----- TEXT SEGMENT -----

/usr/lib/python3/dist-packages/gleetex/document.py

"""
This module wraps a formula in a LaTeX document. With this module, a formula can
be turned into a convertable document. It also offers methods to escape
non-ascii characters, so that formulas with unicode math or umlauts, etc. can be
converted.
"""

from . import unicode

class DocumentSerializationException(Exception):
    """This error is raised whenever a non-ascii character contained in a
    formula could not be replaced by a LaTeX command.
    It provides the following attributes:
    formula - the formula
    index - position in formula
    upoint - unicode point."""
    def __init__(self, formula, index, upoint):
        self.formula = formula
        self.index = index
        self.upoint = upoint
        super().__init__(formula, index, upoint)

    def __str__(self):
        return ("could not find LaTeX replacement command for unicode "
                "character %d, index %d in formula %s") % (self.upoint,
                    self.index, self.formula)


def escape_unicode_in_formulas(formula, replace_alphabeticals=True):
    """This function uses the unicode table to replace any non-ascii character
    (identified with its unicode code point)  with a LaTeX command.
    It also parses the formula for commands as e.g. \\\text or \\mbox and
    applies text-mode commands within them."""
    if not any(ord(ch) > 160 for ch in formula):
        return formula # no umlauts, no replacement

    # characters in math mode need a different replacement than in text mode.
    # Therefore, the string has to be split into parts of math and text mode.
    chunks = []
    if not ('\\text' in formula or '\\mbox' in formula):
        #    no text mode, so tread a
        chunks = [formula]
    else:
        start = 0
        while '\\text' in formula[start:] or '\\mbox' in formula[start:]:
            index = formula[start:].find('\\text')
            if index < 0:
                index = formula[start:].find('\\mbox')
            opening_brace = formula[start + index:].find('{') + start + index
            # add text before text-alike command and the command itself to chunks
            chunks.append(formula[start:opening_brace])
            closing_brace = get_matching_brace(formula, opening_brace)
            # add text-mode stuff
            chunks.append(formula[opening_brace:closing_brace + 1])
            start = closing_brace + 1
        # add last chunk
        chunks.append(formula[start:])

    is_math = True
    for index, chunk in enumerate(chunks):
        try:
            chunks[index] = replace_unicode_characters(chunk, is_math,
                    replace_alphabeticals=replace_alphabeticals)
        except ValueError as e: # unicode point missing
            index = int(e.args[0])
            raise DocumentSerializationException(formula, index,
                    ord(formula[index])) from None
        is_math = not is_math
    return ''.join(chunks)


def replace_unicode_characters(characters, is_math, replace_alphabeticals=True):
    """Replace all non-ascii characters within the given string with their LaTeX
    equivalent. The boolean is_math indicates, whether text-mode commands (like
    in \\text{}) or the amsmath equivalents should be used.

-----

● ACTIVITIES
a - Answer these short questions about the document.py module, labeling each answer (i), (ii) or (iii):
(i) What three attributes does DocumentSerializationException provide?
(ii) What does escape_unicode_in_formulas return if no character in the formula has a code point above 160?
(iii) Which two commands does escape_unicode_in_formulas search for to split the formula into math and text parts?
b - Reproduce word for word the stretch of the records from their first line through the line that contains "Powered by Esri".
The document.py module and the records come from separate, unrelated sources.

----- INPUT FOR THIS TASK -----

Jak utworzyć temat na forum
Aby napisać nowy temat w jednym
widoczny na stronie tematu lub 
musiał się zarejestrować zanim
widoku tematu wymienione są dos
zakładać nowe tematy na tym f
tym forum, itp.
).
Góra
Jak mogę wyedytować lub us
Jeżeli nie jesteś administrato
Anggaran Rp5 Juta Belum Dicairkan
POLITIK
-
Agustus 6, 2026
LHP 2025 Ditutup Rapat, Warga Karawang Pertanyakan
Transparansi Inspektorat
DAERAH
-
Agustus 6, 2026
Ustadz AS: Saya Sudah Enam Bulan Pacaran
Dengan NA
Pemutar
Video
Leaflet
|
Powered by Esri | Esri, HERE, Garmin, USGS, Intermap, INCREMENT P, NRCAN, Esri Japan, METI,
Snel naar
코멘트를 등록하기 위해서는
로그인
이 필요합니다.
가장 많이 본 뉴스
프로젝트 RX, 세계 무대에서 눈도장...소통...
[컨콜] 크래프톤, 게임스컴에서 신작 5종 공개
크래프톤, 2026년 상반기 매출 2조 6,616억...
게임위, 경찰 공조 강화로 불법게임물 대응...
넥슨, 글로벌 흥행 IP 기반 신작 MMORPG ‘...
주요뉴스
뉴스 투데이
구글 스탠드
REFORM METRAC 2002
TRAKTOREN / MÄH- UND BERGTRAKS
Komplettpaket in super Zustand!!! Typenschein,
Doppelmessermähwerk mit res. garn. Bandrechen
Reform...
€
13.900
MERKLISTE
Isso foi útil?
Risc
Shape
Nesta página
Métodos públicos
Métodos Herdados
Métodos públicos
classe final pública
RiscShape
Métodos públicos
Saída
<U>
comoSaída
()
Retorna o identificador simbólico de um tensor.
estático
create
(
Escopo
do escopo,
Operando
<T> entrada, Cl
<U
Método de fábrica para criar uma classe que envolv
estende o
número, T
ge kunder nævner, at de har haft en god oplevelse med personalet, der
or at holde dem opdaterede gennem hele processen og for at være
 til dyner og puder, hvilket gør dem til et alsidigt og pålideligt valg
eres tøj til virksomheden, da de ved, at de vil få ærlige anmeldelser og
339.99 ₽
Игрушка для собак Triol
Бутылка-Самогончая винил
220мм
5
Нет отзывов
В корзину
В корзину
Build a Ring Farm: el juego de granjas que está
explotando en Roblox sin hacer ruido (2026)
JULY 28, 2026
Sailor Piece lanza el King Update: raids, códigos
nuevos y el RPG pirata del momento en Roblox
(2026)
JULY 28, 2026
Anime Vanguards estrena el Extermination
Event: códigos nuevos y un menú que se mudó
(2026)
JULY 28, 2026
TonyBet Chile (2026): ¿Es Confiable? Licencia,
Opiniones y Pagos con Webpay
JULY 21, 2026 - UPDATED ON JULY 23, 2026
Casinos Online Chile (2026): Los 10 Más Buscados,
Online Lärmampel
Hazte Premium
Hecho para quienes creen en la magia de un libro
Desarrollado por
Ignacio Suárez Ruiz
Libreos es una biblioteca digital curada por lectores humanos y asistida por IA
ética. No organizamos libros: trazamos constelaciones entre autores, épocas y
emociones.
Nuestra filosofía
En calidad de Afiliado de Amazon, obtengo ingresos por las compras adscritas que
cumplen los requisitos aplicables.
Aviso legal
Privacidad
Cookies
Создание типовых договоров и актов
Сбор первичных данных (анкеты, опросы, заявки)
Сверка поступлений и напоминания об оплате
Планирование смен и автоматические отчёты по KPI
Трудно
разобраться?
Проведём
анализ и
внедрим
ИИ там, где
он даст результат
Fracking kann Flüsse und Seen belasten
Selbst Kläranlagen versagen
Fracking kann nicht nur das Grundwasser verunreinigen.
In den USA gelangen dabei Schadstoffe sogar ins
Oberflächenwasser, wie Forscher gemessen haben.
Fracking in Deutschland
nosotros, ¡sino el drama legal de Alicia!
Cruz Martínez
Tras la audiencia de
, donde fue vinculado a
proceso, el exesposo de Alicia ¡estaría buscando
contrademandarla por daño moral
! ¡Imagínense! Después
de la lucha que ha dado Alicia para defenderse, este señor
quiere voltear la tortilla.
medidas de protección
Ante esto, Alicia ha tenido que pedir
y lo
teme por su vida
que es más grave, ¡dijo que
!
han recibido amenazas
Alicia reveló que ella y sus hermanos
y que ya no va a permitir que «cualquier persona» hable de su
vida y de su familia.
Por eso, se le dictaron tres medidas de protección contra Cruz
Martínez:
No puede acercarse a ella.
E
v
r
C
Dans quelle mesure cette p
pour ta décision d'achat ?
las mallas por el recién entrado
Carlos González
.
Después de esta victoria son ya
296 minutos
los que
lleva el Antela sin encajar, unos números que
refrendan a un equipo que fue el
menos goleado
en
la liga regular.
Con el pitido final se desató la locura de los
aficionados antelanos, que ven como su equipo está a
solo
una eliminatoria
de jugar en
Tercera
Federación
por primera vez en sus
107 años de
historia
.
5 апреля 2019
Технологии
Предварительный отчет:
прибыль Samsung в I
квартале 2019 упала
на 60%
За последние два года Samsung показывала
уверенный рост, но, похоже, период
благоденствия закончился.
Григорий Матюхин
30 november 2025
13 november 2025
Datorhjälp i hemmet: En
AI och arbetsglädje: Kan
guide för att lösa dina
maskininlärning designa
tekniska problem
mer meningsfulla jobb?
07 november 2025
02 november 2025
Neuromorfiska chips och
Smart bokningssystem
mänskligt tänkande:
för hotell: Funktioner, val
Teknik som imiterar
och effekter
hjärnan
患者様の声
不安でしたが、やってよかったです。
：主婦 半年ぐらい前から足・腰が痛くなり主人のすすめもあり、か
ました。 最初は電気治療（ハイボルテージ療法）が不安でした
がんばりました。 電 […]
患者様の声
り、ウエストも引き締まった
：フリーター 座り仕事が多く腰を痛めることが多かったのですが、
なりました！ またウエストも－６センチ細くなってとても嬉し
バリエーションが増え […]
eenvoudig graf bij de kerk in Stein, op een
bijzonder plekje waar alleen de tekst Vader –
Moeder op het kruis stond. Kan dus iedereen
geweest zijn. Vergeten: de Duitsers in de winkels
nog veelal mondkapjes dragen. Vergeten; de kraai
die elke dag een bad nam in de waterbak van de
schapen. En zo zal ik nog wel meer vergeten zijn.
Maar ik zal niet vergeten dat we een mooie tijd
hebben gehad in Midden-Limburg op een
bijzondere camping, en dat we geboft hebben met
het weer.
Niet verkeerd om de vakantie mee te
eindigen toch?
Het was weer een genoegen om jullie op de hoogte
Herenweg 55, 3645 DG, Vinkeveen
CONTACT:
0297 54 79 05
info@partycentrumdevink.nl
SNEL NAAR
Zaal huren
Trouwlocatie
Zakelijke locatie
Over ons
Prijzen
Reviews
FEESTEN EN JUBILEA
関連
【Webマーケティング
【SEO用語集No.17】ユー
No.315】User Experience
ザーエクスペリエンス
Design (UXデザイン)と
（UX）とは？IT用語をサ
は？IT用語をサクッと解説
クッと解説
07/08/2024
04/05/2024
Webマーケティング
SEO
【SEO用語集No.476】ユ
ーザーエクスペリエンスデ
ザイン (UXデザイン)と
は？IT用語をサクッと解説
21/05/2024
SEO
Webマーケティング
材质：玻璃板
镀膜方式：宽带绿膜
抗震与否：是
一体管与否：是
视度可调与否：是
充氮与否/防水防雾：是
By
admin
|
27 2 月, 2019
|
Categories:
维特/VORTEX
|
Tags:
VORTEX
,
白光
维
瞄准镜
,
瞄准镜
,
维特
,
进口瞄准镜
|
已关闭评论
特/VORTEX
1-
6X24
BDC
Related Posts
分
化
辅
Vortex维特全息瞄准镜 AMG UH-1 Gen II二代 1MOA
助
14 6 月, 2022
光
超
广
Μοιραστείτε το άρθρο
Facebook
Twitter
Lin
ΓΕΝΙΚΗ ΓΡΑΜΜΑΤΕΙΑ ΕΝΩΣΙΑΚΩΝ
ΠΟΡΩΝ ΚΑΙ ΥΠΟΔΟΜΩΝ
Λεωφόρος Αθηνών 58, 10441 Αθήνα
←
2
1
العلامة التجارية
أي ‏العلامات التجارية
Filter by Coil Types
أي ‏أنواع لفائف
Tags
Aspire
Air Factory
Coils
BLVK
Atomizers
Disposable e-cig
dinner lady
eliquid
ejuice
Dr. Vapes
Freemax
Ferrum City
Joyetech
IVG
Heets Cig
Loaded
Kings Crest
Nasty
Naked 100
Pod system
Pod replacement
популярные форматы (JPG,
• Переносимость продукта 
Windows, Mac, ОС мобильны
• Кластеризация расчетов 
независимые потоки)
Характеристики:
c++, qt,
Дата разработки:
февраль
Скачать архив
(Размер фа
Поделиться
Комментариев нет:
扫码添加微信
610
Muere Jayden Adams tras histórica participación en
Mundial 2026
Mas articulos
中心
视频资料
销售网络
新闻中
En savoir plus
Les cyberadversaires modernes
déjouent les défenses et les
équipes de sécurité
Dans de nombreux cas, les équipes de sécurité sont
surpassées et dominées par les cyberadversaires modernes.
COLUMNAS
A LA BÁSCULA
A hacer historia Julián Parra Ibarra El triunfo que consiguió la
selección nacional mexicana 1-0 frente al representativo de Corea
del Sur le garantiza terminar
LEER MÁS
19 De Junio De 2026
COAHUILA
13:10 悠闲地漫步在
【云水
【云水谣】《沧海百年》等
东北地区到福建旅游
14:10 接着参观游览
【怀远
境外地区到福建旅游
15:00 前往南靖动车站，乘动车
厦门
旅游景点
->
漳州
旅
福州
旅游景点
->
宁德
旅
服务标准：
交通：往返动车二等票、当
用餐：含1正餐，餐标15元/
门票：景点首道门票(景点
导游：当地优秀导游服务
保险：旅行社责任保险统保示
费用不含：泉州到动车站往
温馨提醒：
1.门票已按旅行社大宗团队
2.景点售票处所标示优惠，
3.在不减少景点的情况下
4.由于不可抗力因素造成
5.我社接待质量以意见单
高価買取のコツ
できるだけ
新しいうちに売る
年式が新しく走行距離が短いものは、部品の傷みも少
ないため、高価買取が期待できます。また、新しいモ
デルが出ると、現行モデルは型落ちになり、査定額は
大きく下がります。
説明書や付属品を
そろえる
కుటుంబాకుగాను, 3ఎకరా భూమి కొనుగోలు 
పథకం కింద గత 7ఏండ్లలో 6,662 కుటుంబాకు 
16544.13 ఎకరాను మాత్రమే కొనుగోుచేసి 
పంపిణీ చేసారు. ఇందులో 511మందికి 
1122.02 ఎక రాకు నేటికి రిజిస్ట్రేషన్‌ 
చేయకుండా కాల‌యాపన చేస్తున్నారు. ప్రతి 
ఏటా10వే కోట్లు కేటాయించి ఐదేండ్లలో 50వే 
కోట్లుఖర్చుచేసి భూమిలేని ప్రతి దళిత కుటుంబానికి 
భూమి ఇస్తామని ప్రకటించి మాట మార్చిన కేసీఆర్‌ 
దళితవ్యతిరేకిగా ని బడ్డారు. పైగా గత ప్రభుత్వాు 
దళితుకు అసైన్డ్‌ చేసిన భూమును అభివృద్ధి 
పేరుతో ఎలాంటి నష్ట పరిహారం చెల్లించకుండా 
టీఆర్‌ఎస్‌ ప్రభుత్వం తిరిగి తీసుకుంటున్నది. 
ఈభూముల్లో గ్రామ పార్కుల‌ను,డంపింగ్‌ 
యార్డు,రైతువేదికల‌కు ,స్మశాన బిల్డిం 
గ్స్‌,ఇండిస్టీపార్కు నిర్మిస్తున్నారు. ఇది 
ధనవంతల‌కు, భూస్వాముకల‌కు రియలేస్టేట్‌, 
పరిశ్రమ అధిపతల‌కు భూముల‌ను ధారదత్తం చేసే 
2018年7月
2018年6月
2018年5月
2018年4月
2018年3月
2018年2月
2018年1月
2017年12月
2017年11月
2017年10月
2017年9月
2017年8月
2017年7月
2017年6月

-----

● ANSWERS
a -
(i) formula, index and upoint
(ii) The formula itself, unchanged
(iii) \text and \mbox

b -
Jak utworzyć temat na forum
Aby napisać nowy temat w jednym
widoczny na stronie tematu lub 
musiał się zarejestrować zanim
widoku tematu wymienione są dos
zakładać nowe tematy na tym f
tym forum, itp.
).
Góra
Jak mogę wyedytować lub us
Jeżeli nie jesteś administrato
Anggaran Rp5 Juta Belum Dicairkan
POLITIK
-
Agustus 6, 2026
LHP 2025 Ditutup Rapat, Warga Karawang Pertanyakan
Transparansi Inspektorat
DAERAH
-
Agustus 6, 2026
Ustadz AS: Saya Sudah Enam Bulan Pacaran
Dengan NA
Pemutar
Video
Leaflet
|
Powered by Esri | Esri, HERE, Garmin, USGS, Intermap, INCREMENT P, NRCAN, Esri Japan, METI,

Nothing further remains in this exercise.